▶ [Task requirements] Reproduce the material from its beginning up to and including the line with "1: (167, 386)", altering "top-left" to "upper-left" and keeping every other character unchanged.

▶ [Material provided]
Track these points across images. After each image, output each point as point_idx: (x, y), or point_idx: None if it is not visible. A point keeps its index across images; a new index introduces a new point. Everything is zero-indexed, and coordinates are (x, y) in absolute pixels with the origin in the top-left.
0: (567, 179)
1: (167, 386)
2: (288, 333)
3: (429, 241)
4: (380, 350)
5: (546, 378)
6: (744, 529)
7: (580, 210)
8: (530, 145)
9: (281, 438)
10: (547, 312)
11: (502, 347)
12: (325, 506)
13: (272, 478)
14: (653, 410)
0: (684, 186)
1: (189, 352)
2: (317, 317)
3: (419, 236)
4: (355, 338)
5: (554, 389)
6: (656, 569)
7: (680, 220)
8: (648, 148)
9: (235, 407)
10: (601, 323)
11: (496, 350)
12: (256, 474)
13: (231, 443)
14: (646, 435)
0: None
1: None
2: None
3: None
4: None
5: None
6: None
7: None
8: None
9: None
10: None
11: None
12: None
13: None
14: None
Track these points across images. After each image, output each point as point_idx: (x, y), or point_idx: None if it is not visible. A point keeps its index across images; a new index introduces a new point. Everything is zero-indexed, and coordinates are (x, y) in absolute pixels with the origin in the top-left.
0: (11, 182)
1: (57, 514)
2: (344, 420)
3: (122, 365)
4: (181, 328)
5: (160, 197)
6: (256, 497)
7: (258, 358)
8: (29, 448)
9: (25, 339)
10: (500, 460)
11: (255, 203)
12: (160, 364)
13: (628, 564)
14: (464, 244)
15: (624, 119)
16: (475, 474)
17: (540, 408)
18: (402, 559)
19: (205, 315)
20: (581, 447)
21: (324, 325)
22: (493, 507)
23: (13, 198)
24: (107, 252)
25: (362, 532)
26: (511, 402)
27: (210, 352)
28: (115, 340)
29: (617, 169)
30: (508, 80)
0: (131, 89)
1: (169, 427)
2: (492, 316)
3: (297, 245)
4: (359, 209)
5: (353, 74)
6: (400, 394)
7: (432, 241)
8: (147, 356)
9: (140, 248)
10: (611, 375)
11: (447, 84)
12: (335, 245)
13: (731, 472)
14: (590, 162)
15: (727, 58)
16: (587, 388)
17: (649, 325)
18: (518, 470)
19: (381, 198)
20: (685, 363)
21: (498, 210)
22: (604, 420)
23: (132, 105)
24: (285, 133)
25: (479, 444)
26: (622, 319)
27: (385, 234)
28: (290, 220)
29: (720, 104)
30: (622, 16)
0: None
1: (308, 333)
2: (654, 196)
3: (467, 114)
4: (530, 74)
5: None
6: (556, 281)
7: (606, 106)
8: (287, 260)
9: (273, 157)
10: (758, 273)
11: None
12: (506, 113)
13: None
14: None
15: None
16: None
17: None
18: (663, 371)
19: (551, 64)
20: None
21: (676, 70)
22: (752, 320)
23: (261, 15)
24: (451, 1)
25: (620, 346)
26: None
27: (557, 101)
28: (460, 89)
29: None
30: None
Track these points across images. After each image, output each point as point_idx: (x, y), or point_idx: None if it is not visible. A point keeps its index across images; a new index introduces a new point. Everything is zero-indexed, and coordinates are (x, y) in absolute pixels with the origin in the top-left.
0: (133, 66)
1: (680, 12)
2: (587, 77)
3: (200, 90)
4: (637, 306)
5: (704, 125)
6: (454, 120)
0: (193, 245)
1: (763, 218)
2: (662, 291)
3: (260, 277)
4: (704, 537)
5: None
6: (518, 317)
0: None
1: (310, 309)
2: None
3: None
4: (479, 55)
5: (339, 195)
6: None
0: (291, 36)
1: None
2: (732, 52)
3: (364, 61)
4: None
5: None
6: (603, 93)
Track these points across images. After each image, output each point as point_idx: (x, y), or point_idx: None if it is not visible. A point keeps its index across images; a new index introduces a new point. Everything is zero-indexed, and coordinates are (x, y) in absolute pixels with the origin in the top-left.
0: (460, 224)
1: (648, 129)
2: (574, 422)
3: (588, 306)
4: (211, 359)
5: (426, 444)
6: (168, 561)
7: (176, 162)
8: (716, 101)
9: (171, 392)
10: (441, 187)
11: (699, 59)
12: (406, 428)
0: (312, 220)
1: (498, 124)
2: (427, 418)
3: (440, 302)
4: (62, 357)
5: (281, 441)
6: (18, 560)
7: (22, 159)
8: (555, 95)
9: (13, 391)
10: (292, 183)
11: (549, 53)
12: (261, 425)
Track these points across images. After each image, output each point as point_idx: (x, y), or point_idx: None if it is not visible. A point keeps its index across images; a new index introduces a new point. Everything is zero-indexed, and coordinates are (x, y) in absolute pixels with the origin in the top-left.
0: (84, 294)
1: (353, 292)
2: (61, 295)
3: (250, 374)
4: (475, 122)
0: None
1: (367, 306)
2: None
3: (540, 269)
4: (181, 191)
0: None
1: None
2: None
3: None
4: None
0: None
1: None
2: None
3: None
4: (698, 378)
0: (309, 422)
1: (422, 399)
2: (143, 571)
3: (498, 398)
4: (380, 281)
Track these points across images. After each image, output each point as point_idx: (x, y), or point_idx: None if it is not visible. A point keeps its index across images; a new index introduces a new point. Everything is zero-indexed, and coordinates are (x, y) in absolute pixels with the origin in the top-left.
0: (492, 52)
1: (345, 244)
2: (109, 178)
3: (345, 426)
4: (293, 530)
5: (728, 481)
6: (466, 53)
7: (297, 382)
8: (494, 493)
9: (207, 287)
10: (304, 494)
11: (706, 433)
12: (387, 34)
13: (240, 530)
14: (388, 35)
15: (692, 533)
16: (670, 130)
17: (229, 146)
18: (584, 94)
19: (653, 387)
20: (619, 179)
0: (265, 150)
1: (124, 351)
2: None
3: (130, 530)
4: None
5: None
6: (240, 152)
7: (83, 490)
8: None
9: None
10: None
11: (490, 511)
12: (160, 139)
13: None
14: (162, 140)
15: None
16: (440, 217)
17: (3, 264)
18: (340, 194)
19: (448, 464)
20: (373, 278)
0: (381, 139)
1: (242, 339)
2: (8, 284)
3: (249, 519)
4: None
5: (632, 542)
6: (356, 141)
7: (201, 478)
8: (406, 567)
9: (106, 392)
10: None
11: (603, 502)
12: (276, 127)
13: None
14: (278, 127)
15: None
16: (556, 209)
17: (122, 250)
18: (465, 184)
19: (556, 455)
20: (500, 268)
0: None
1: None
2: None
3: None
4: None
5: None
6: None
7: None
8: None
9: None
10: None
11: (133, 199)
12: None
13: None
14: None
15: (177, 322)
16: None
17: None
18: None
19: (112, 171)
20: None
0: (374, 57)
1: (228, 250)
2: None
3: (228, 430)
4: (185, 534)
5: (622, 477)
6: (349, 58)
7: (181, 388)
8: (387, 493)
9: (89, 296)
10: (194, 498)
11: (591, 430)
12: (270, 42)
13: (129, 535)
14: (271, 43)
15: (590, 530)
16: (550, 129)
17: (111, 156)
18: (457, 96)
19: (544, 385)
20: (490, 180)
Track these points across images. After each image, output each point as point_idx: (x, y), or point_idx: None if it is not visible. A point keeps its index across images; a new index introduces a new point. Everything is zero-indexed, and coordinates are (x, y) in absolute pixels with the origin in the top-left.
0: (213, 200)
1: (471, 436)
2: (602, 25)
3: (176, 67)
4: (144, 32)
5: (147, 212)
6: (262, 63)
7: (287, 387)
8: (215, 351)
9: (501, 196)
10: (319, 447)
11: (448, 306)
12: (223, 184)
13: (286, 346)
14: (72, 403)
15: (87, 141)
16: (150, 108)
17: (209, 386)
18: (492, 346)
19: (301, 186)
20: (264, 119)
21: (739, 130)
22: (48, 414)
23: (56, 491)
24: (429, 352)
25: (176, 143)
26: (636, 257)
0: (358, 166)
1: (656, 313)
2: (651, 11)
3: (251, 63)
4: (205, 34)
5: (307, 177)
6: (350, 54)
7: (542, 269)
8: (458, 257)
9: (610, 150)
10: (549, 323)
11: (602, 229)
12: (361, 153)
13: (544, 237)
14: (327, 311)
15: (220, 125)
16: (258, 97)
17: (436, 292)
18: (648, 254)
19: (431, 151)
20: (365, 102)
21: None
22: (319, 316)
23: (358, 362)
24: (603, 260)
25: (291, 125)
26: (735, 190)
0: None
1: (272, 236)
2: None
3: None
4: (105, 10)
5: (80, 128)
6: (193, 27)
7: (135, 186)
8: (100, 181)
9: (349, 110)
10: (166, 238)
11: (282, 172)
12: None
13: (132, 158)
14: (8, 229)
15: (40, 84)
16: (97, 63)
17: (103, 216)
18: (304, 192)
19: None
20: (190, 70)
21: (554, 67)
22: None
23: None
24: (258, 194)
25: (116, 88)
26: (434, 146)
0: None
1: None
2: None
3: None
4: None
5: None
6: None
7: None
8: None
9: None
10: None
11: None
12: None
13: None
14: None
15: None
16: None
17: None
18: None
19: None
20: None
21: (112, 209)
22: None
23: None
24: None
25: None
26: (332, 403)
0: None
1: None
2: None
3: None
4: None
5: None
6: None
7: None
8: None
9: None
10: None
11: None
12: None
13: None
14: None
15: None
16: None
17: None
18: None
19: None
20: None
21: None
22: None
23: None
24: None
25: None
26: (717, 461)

▶ [Solution to this exercise]
Track these points across images. After each image, output each point as point_idx: (x, y), or point_idx: None if it is not visible. A point keeps its index across images; a new index introduces a new point. Everything is zero-indexed, and coordinates are (x, y) in absolute pixels with the origin in the upper-left.
0: (567, 179)
1: (167, 386)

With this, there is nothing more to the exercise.